BEGIN Quoted passage
Workplace Wellness: Indicated via direct survey and statistical measurement of labor metrics such as jobless claims, job change, workplace complaints and lawsuits.
Social Wellness: Indicated via direct survey and statistical measurement of social metrics such as discrimination, safety, divorce rates, complaints of domestic conflicts and family lawsuits, public lawsuits, crime rates.
Political Wellness: Indicated via direct survey and statistical measurement of political metrics such as the quality of local democracy, individual freedom, and foreign conflicts.

All this sure sounds good but is it really possible to measure happiness??  I think that is difficult to
define or measure happiness but it's a admirable goal to have and maybe Bhutan can continue to lead the way for the rest of the world.
END Quoted passage
BEGIN Entries supplied
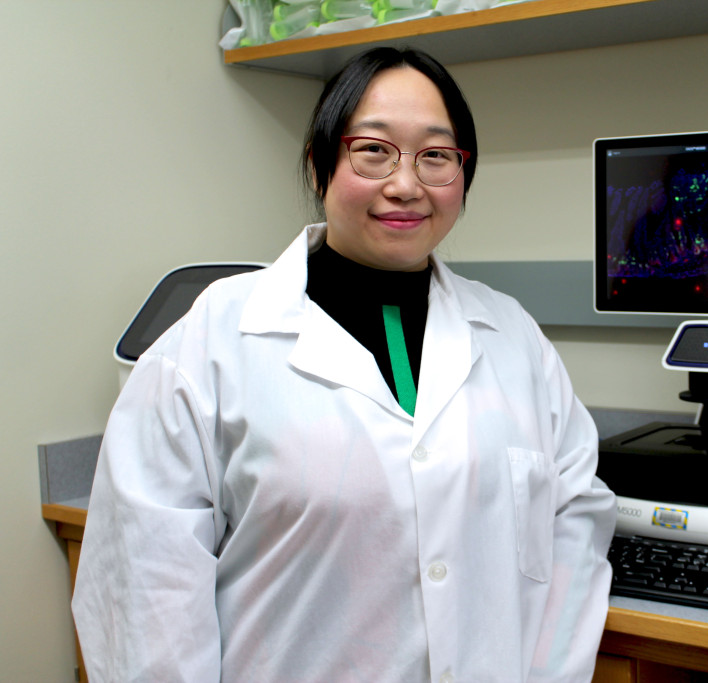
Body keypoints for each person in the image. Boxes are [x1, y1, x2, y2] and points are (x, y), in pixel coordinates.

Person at [72, 46, 617, 683]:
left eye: (436, 156)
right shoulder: (209, 344)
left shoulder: (513, 336)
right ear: (319, 163)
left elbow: (575, 521)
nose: (406, 185)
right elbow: (145, 596)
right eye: (374, 150)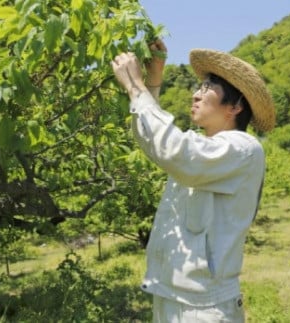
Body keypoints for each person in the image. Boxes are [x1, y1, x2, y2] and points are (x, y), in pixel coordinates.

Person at [111, 39, 275, 322]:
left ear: (235, 106)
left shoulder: (243, 149)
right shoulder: (204, 146)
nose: (196, 95)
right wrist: (151, 82)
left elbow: (175, 151)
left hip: (203, 306)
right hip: (172, 296)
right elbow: (155, 142)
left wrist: (136, 87)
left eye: (207, 88)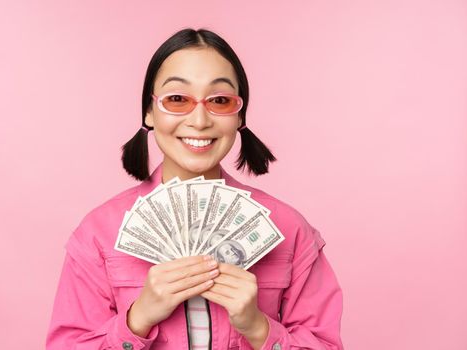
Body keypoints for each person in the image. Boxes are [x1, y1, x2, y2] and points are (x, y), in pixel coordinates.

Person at [46, 27, 344, 350]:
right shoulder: (97, 237)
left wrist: (259, 328)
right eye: (177, 99)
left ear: (239, 114)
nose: (200, 120)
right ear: (149, 110)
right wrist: (137, 320)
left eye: (219, 100)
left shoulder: (290, 231)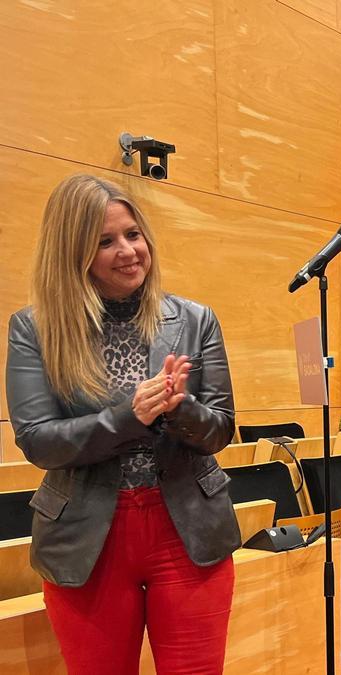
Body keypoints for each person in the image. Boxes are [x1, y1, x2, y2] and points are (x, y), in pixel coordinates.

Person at [6, 174, 241, 674]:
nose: (129, 250)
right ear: (73, 253)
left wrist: (179, 408)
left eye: (133, 234)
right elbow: (39, 441)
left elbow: (220, 428)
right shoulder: (35, 328)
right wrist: (128, 418)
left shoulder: (195, 319)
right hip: (87, 537)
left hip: (188, 531)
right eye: (105, 241)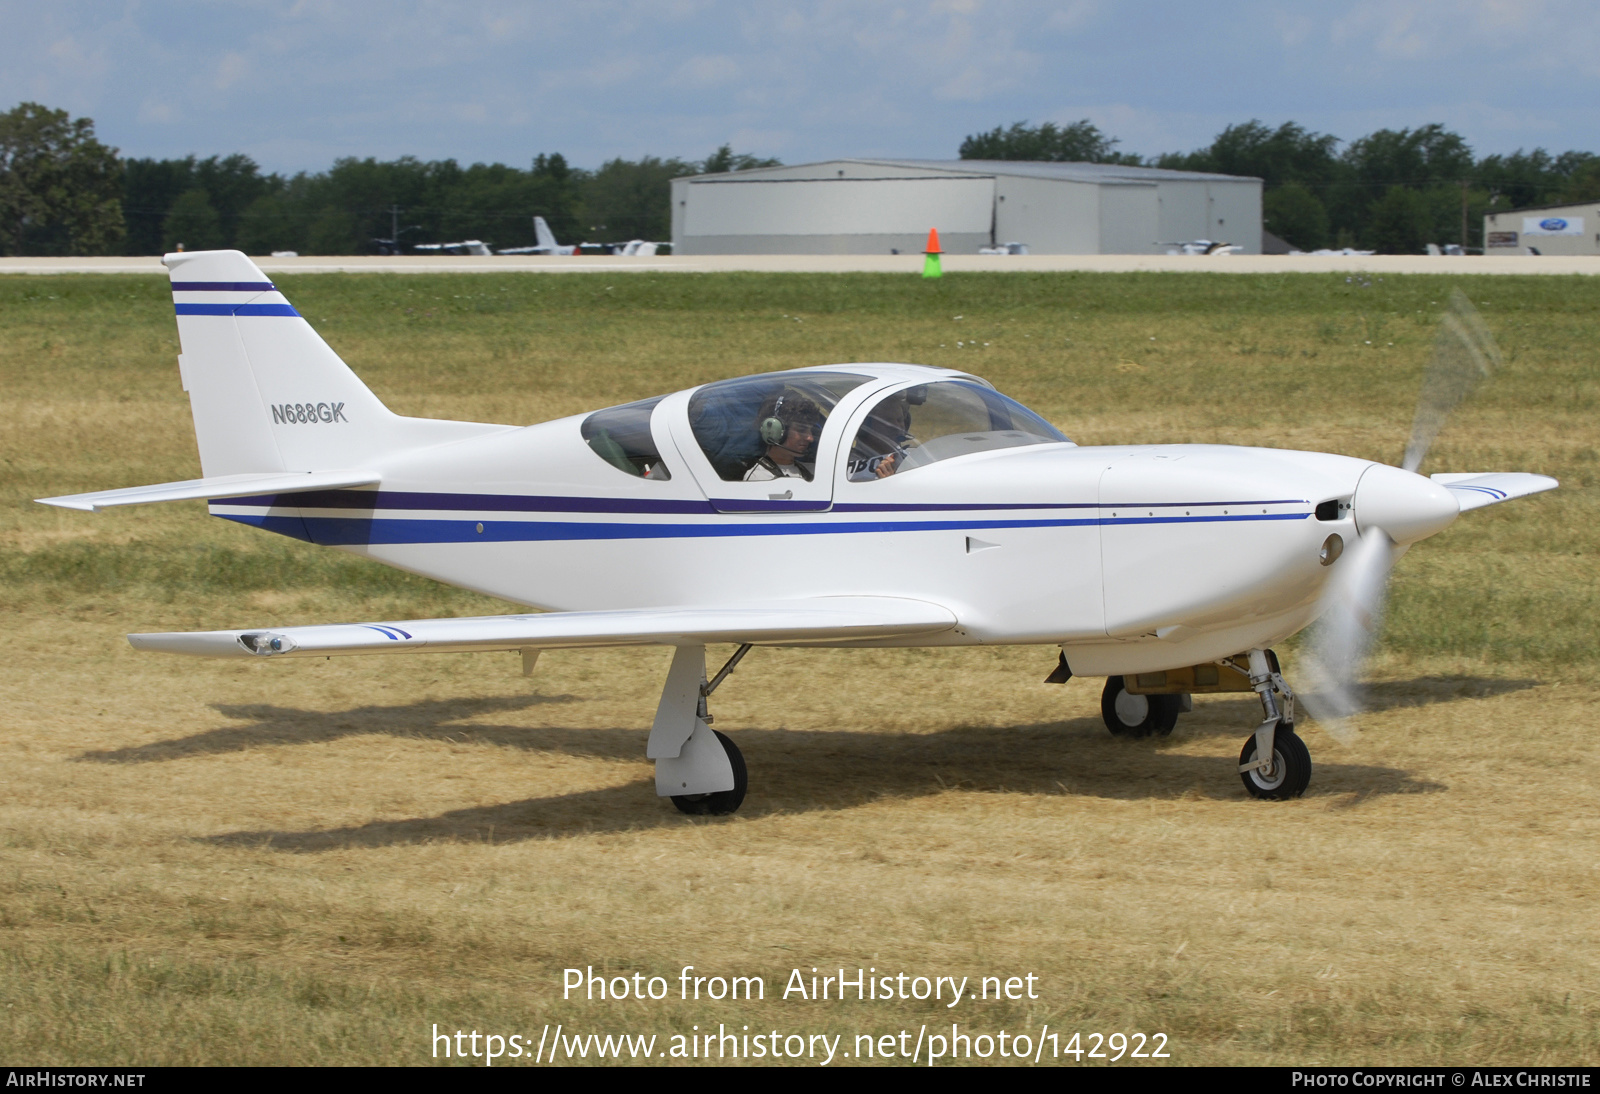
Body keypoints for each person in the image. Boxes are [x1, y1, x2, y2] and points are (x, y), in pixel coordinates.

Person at [744, 392, 822, 481]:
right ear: (774, 431)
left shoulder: (814, 471)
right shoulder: (759, 478)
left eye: (811, 431)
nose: (810, 438)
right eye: (801, 430)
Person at [847, 389, 913, 480]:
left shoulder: (904, 455)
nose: (897, 427)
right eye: (887, 422)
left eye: (899, 420)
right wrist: (888, 482)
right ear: (866, 426)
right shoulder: (853, 469)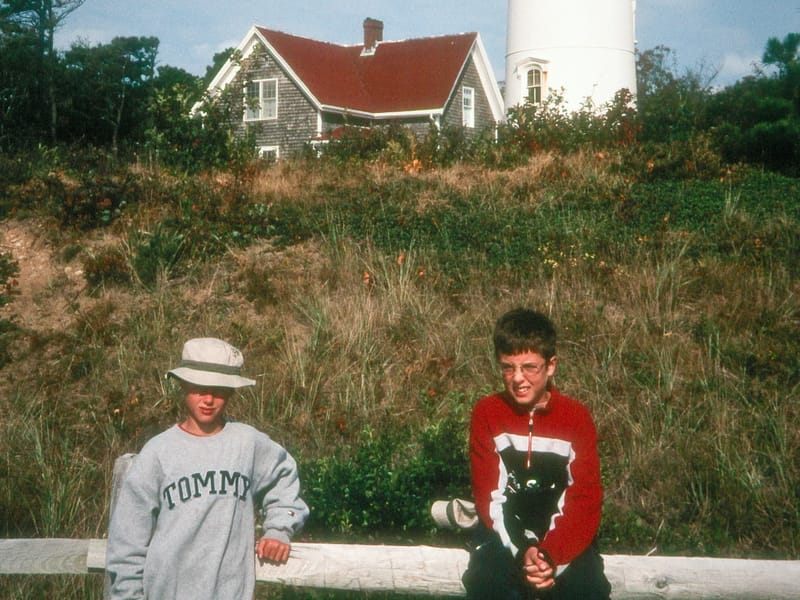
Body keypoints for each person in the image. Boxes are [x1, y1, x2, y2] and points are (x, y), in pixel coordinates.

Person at [106, 337, 309, 599]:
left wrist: (279, 529)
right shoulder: (158, 452)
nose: (209, 399)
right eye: (199, 388)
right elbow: (128, 540)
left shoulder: (247, 443)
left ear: (232, 392)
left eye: (219, 389)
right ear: (182, 386)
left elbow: (283, 478)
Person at [463, 308, 610, 599]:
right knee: (486, 583)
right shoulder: (487, 413)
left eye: (529, 367)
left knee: (589, 588)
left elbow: (584, 499)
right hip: (506, 537)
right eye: (508, 367)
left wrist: (550, 556)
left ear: (551, 365)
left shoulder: (576, 418)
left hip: (564, 539)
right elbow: (490, 496)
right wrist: (524, 550)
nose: (518, 378)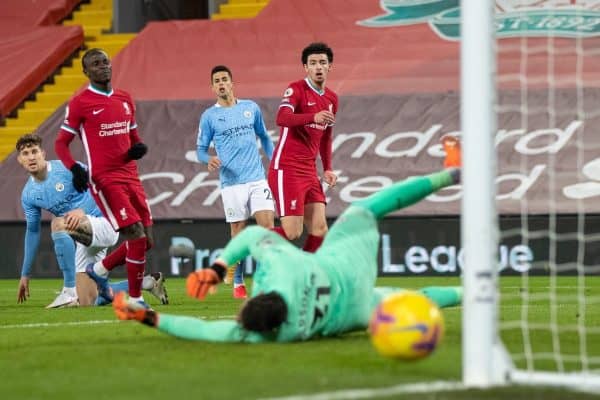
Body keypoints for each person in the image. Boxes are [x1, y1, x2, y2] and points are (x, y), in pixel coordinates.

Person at [112, 139, 463, 342]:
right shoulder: (283, 266)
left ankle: (471, 293)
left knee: (409, 301)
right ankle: (449, 175)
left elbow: (200, 331)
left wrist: (147, 318)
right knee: (365, 210)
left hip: (355, 310)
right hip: (344, 264)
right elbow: (252, 234)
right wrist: (218, 268)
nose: (236, 317)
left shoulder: (275, 334)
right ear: (263, 294)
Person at [15, 134, 168, 307]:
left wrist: (82, 210)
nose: (31, 157)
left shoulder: (66, 169)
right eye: (25, 153)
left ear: (43, 153)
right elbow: (33, 232)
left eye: (34, 151)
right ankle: (147, 283)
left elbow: (101, 182)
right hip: (83, 234)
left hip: (104, 220)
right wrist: (25, 274)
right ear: (20, 160)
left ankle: (68, 290)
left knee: (58, 223)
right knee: (88, 301)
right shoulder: (29, 194)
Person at [55, 48, 154, 307]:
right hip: (105, 179)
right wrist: (75, 169)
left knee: (147, 241)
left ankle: (99, 270)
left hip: (131, 176)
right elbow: (61, 144)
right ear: (86, 71)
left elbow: (133, 137)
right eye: (96, 64)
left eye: (105, 62)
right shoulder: (80, 103)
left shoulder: (124, 98)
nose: (103, 66)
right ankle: (135, 299)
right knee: (135, 234)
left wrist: (138, 147)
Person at [196, 65, 275, 299]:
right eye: (217, 81)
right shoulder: (209, 116)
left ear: (232, 83)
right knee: (238, 234)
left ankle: (262, 281)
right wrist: (208, 159)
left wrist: (275, 160)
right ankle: (238, 282)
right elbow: (200, 150)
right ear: (212, 88)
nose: (221, 83)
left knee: (267, 229)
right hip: (232, 183)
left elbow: (264, 136)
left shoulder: (251, 108)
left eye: (224, 79)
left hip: (257, 178)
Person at [267, 42, 339, 253]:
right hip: (287, 168)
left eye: (322, 63)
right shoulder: (296, 89)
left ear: (330, 67)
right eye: (313, 63)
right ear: (305, 67)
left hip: (309, 171)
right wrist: (312, 117)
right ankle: (245, 243)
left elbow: (326, 136)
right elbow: (282, 118)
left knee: (320, 228)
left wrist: (327, 168)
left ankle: (307, 277)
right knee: (292, 232)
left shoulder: (332, 99)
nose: (318, 67)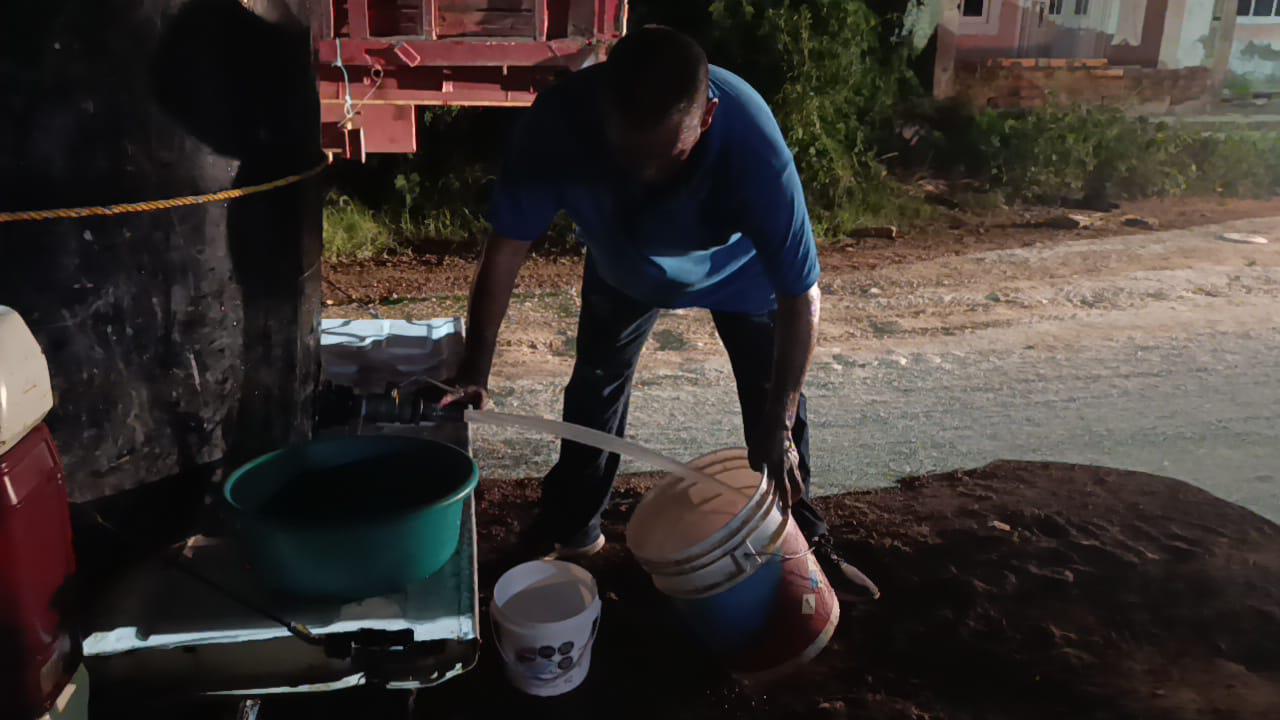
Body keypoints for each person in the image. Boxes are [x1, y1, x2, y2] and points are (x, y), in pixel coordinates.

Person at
END Entries supplied
▶ Exercise instructions
1 - Please answer these questions about the passage on measuring happiness:
(a) What three political metrics indicate political wellness?
(b) Which labor metrics are listed for workplace wellness?
(c) Which country does the writer hope can keep leading the way for the rest of the world?
2 - Pick up the passage on measuring happiness after its final sentence and carry it on for a few more sentences.
The rows have no part in this.

▶ Answers per task
1 -
(a) The quality of local democracy, individual freedom, and foreign conflicts.
(b) Jobless claims, job change, workplace complaints and lawsuits.
(c) Bhutan.

2 -
Though the present king is determined to improve the economic conditions of Bhutan while following the happiness mantra laid down by his father, he will be challenged to shield Bhutan from all that is viewed by many of his own citizens as the more negative aspects of the economic growth being faced by its mammoth neighbours India and China - social upheaval, rampant materialism and the steady erosion of age old traditions. 


Yes, Google, Starbucks and the iPhone have all successfully penetrated into India and Chinese society.  Will these distinctly western cultural influences invade Bhutan and if they do, will its citizens remain happy?  I guess only time will tell.  In the meantime, I will continue in my neverending quest to find personal happiness.